Reproduce the records word for word, starting at their first line and stopping after the line that contains "PŘIHLÁSIT SE", with that line included.

- [Extracted material]
- - - -

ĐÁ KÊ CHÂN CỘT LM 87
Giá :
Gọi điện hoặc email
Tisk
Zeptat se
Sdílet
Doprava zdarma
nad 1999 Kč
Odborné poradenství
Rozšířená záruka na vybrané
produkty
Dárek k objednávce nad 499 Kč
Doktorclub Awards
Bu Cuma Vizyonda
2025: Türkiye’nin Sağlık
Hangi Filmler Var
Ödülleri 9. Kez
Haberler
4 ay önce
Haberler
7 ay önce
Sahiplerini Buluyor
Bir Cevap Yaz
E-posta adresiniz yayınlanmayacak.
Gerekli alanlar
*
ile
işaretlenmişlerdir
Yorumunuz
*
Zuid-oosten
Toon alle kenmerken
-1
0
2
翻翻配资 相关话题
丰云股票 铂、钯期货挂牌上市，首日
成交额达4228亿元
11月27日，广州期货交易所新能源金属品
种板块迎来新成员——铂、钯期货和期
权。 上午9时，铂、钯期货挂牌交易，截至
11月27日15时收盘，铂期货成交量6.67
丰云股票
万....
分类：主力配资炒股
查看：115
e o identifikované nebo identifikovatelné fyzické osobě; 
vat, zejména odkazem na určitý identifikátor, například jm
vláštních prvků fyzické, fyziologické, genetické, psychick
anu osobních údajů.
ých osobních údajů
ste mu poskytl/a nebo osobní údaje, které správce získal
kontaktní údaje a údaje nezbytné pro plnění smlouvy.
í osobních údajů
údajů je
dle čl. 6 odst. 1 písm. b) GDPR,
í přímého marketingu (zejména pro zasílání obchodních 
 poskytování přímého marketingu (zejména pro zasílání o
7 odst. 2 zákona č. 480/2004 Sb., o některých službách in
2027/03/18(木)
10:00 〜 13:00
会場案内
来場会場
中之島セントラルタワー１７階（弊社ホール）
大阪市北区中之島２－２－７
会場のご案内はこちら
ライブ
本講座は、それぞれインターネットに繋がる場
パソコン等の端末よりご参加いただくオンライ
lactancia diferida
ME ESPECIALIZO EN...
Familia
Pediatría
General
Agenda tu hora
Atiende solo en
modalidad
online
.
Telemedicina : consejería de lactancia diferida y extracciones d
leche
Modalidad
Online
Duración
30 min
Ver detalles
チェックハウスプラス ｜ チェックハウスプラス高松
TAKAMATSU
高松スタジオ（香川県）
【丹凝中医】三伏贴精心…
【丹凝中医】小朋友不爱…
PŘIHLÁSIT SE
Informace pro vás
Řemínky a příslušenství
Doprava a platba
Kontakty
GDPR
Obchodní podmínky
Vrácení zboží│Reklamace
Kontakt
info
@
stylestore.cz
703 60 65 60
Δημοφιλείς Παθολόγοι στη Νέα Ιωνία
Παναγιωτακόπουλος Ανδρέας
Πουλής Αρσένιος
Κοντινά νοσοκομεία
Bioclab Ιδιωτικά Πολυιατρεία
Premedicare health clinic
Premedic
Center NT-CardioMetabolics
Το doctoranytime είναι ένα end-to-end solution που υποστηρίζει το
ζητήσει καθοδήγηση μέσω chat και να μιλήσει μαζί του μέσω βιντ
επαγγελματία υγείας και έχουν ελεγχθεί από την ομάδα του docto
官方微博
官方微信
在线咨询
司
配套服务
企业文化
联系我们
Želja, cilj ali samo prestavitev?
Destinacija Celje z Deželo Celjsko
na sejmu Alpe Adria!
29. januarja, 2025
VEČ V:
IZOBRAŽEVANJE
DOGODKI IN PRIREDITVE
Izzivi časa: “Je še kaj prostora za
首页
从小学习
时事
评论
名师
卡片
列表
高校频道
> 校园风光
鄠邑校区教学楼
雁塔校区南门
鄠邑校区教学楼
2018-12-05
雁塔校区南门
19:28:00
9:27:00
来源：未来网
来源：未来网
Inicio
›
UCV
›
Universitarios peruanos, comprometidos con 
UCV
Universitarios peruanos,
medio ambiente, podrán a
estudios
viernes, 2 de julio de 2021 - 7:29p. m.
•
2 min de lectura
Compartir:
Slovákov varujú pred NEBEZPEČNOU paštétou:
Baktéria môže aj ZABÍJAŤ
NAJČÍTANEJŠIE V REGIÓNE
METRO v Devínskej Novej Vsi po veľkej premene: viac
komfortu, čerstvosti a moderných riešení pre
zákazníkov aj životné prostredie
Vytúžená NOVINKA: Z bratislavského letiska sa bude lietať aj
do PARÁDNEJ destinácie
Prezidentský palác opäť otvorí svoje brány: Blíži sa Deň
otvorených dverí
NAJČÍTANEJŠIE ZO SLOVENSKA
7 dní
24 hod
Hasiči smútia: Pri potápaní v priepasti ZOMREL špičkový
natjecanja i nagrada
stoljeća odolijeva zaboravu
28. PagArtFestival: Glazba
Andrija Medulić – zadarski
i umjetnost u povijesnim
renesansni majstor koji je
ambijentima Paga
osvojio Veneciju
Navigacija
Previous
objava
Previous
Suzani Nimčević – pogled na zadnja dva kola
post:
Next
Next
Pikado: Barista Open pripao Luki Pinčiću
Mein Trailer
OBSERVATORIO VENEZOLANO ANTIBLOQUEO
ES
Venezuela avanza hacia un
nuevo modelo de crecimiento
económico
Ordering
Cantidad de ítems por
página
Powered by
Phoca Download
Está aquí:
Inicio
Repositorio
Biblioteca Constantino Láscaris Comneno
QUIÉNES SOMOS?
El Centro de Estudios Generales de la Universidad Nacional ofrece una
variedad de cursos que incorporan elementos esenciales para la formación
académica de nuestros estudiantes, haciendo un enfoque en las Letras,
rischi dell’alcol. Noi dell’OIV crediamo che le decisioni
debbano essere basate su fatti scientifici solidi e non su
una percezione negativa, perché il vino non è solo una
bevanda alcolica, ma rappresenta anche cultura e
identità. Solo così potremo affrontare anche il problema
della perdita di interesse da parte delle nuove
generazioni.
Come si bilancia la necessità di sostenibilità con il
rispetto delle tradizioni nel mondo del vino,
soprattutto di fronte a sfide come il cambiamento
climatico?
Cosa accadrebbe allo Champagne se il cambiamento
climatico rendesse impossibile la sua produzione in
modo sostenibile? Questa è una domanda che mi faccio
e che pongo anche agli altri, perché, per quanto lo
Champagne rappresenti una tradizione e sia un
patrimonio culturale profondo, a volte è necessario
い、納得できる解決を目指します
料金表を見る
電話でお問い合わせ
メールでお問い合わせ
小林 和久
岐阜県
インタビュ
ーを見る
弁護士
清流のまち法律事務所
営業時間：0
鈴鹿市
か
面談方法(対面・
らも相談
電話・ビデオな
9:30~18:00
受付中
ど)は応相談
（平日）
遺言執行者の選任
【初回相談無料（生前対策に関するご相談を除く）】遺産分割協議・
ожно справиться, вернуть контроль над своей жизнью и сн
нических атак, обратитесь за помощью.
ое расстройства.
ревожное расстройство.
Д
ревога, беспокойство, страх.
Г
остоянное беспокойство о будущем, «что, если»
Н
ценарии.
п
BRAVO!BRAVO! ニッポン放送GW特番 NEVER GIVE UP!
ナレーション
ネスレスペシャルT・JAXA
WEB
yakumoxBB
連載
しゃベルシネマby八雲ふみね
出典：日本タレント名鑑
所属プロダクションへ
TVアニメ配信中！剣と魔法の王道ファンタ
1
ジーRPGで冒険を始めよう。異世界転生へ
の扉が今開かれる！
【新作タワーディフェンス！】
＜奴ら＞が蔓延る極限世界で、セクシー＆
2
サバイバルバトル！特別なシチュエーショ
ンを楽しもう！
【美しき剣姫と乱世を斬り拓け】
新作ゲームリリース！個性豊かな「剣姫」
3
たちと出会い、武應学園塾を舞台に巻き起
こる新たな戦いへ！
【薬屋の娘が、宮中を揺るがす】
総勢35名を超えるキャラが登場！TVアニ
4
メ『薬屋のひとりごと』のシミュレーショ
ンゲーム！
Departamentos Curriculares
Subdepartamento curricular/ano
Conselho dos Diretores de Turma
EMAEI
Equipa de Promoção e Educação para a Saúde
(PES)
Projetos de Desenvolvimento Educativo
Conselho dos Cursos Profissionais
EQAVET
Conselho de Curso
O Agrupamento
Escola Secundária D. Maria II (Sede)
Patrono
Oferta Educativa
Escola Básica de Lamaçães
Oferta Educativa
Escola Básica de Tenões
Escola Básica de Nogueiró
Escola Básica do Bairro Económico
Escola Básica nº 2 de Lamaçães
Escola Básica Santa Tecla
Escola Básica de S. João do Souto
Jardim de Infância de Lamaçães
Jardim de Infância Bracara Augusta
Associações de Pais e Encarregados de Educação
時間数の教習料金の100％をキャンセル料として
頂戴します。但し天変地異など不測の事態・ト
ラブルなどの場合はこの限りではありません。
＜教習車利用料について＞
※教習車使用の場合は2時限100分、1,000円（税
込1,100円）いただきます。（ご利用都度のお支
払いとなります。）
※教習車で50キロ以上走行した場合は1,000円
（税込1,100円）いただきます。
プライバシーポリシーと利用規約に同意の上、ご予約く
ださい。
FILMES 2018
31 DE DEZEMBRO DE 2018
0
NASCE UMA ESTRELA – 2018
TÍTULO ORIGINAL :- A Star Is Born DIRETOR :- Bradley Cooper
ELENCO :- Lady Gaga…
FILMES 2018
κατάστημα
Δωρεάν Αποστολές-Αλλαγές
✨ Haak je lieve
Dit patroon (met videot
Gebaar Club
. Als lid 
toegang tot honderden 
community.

- - - -

- [Answer to this exercise]
ĐÁ KÊ CHÂN CỘT LM 87
Giá :
Gọi điện hoặc email
Tisk
Zeptat se
Sdílet
Doprava zdarma
nad 1999 Kč
Odborné poradenství
Rozšířená záruka na vybrané
produkty
Dárek k objednávce nad 499 Kč
Doktorclub Awards
Bu Cuma Vizyonda
2025: Türkiye’nin Sağlık
Hangi Filmler Var
Ödülleri 9. Kez
Haberler
4 ay önce
Haberler
7 ay önce
Sahiplerini Buluyor
Bir Cevap Yaz
E-posta adresiniz yayınlanmayacak.
Gerekli alanlar
*
ile
işaretlenmişlerdir
Yorumunuz
*
Zuid-oosten
Toon alle kenmerken
-1
0
2
翻翻配资 相关话题
丰云股票 铂、钯期货挂牌上市，首日
成交额达4228亿元
11月27日，广州期货交易所新能源金属品
种板块迎来新成员——铂、钯期货和期
权。 上午9时，铂、钯期货挂牌交易，截至
11月27日15时收盘，铂期货成交量6.67
丰云股票
万....
分类：主力配资炒股
查看：115
e o identifikované nebo identifikovatelné fyzické osobě; 
vat, zejména odkazem na určitý identifikátor, například jm
vláštních prvků fyzické, fyziologické, genetické, psychick
anu osobních údajů.
ých osobních údajů
ste mu poskytl/a nebo osobní údaje, které správce získal
kontaktní údaje a údaje nezbytné pro plnění smlouvy.
í osobních údajů
údajů je
dle čl. 6 odst. 1 písm. b) GDPR,
í přímého marketingu (zejména pro zasílání obchodních 
 poskytování přímého marketingu (zejména pro zasílání o
7 odst. 2 zákona č. 480/2004 Sb., o některých službách in
2027/03/18(木)
10:00 〜 13:00
会場案内
来場会場
中之島セントラルタワー１７階（弊社ホール）
大阪市北区中之島２－２－７
会場のご案内はこちら
ライブ
本講座は、それぞれインターネットに繋がる場
パソコン等の端末よりご参加いただくオンライ
lactancia diferida
ME ESPECIALIZO EN...
Familia
Pediatría
General
Agenda tu hora
Atiende solo en
modalidad
online
.
Telemedicina : consejería de lactancia diferida y extracciones d
leche
Modalidad
Online
Duración
30 min
Ver detalles
チェックハウスプラス ｜ チェックハウスプラス高松
TAKAMATSU
高松スタジオ（香川県）
【丹凝中医】三伏贴精心…
【丹凝中医】小朋友不爱…
PŘIHLÁSIT SE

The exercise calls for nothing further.